Author: Andy Page[1]

A contract should be a clear, final, and enforceable agreement between two parties. But what if a contract states a party must perform an obligation for “two (3) years” or must pay “ten percent (1.0%).” What initially looks like a trivial typo outside the legal world can, in a dispute, become a critical issue with high stakes on the line.

Courts strive to give effect to the parties’ intent by reading contracts as a whole to try to resolve potential ambiguities and discrepancies. Yet when a numerical term is written differently as a word and as a numeral, which prevails?

Courts generally resolve discrepancies between written and numeral terms in contracts by favoring the written terms over the numerals. This principle is rooted in the idea that written words are less likely to result from a drafting error compared to numerals. Texas has decided this issue by statute: “If an instrument contains contradictory terms, . . . words prevail over numbers.”[2] In one Texas case, the conflicting numbers “one million seven thousand ($1,700,000.00) dollars” appeared in three different contract documents. See Charles R. Tips Family Tr. v. PB Commercial LLC, 459 S.W.3d 147, 153–54 (Tex. App.—Houston [1st Dist.] 2015, no pet.) The court held that inconsistencies create ambiguity when an agreement is susceptible to more than one reasonable interpretation. See also, in McBirney & Assocs. v. State, the Supreme Court of Alaska applied this principle to hold that “$3,500.00” was an error and “Thirty-five Thousand Dollars” was effective.

Nebraska, where I am based, does not have a court opinion on this issue. A Nebraska court might follow other states and presume that numbers spelled out prevail over numerals, or a Nebraska court might default to the default analysis for ambiguous language in a contract. If language is ambiguous, the meaning a question of fact and permits the consideration of extrinsic evidence, such as context, to determine the meaning of the contract.[3] If the default analysis for ambiguous provisions applied, Nebraska courts would look beyond the four corners of a contract to the context and surrounding circumstances to determine the result of a discrepancy between spelled out numbers words and numerals.

The practical takeaway is that discrepancies between numbers and words are not always easy to resolve, which can affect enforceability, lead to litigation, and escalate a minor drafting oversight into a significant dispute.

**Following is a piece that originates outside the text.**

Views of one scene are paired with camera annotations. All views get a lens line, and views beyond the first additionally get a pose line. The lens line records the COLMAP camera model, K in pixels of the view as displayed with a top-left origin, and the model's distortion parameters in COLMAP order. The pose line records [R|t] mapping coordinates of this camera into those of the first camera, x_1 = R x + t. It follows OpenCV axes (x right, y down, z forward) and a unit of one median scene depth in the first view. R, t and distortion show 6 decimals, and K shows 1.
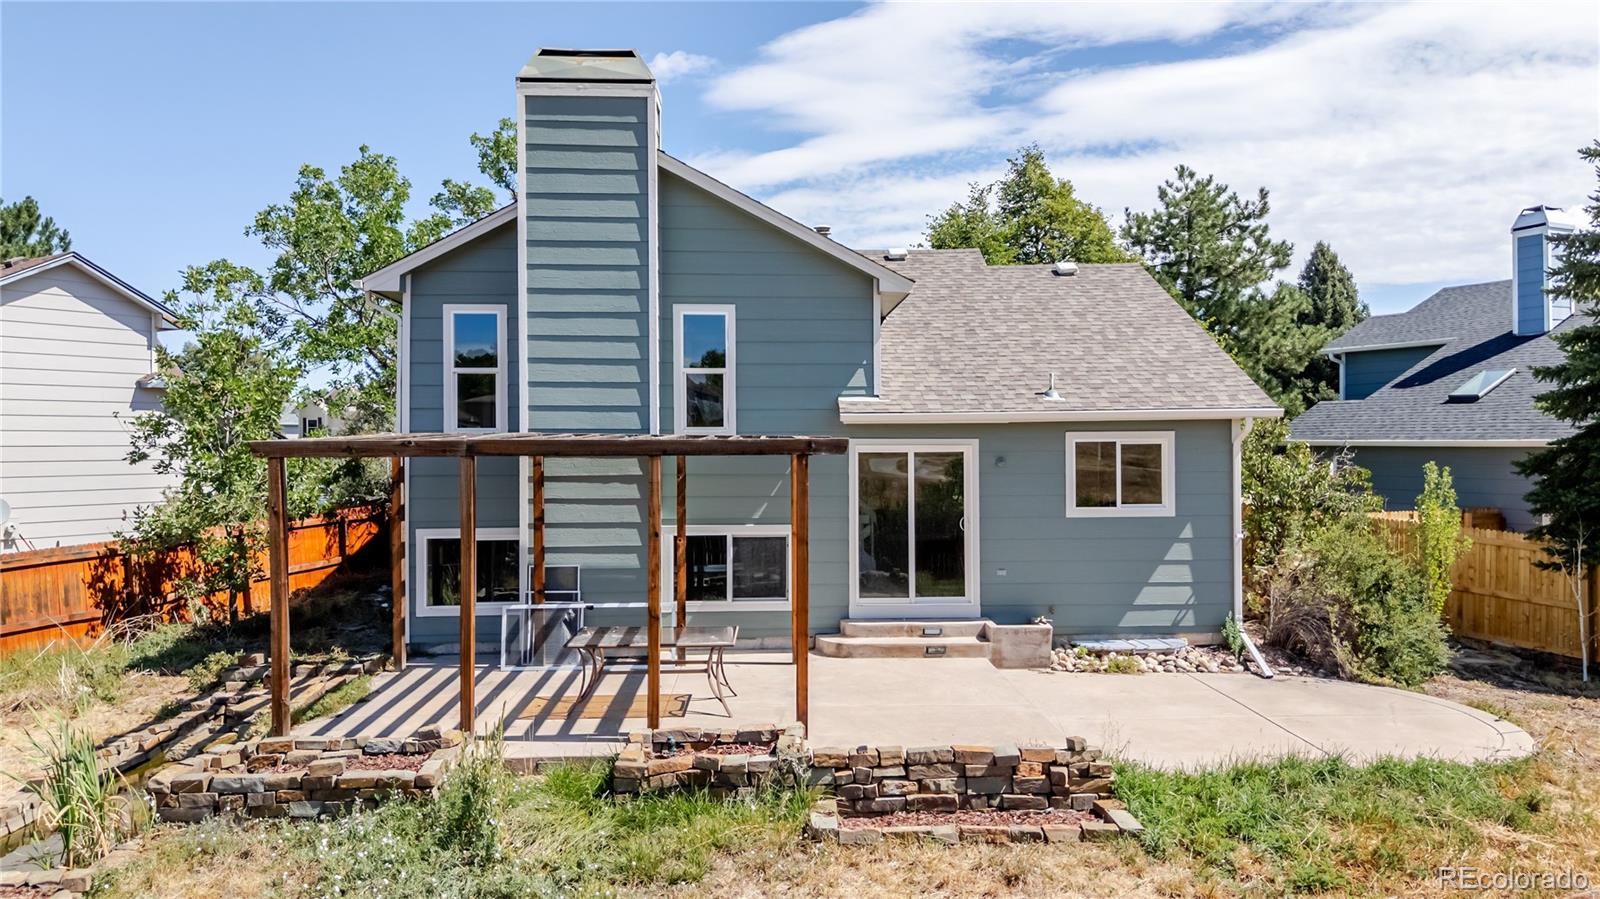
lens RADIAL K [[1177.3, 0, 800.0], [0, 1177.3, 449.5], [0, 0, 1]] dist [0.079853, -0.089510]
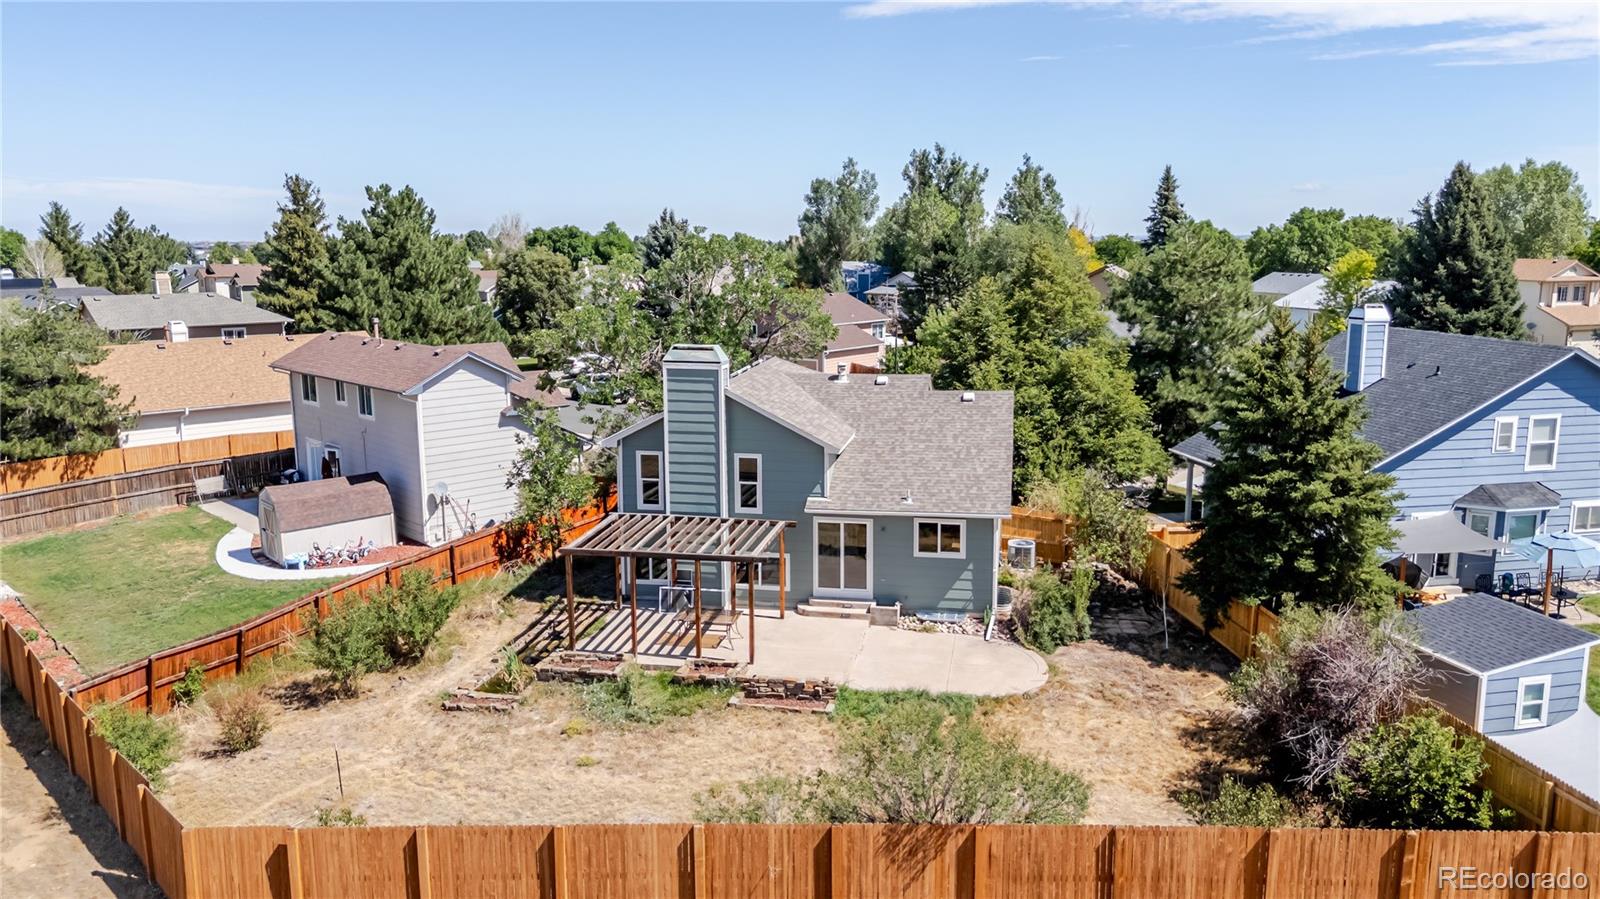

The solution is proper planning. Drafters should pick one form, words or numerals, and apply it consistently throughout the document. Percentages, dates, monetary amounts, and units of measurement should be double-checked for clarity and internal alignment. Where dual forms are used, ensure they exactly match. Post-signing amendments or side letters can clarify any detected discrepancies before they become a problem, but the safest approach is to eliminate ambiguity from the start.

Numbers and words in contracts are deceptively simple. Left unchecked, mismatches create disputes, slow enforcement of the contract, and invite unnecessary litigation. Precision, consistency, and deliberate proofreading are the simplest tools for avoiding these pitfalls. In the end, clarity in contracts won’t be accidental – it should be engineered, one number or one word at a time.

About the Author

Andy Page

Andy Page,
Associate

Andy Page advises clients on a wide range of corporate and transactional matters, with experience spanning commercial contracts, M&A, entity formation, and international operations.

 


[1] Andy Page is a Corporate Associate at Hilgers PLLC in Lincoln, NE.

[2] Tex. Bus. & Com. Code § 3.114.

[3] See, e.g., Spring Creek Home v. Shurigar, 28 Neb. App. 785, 792 (2020).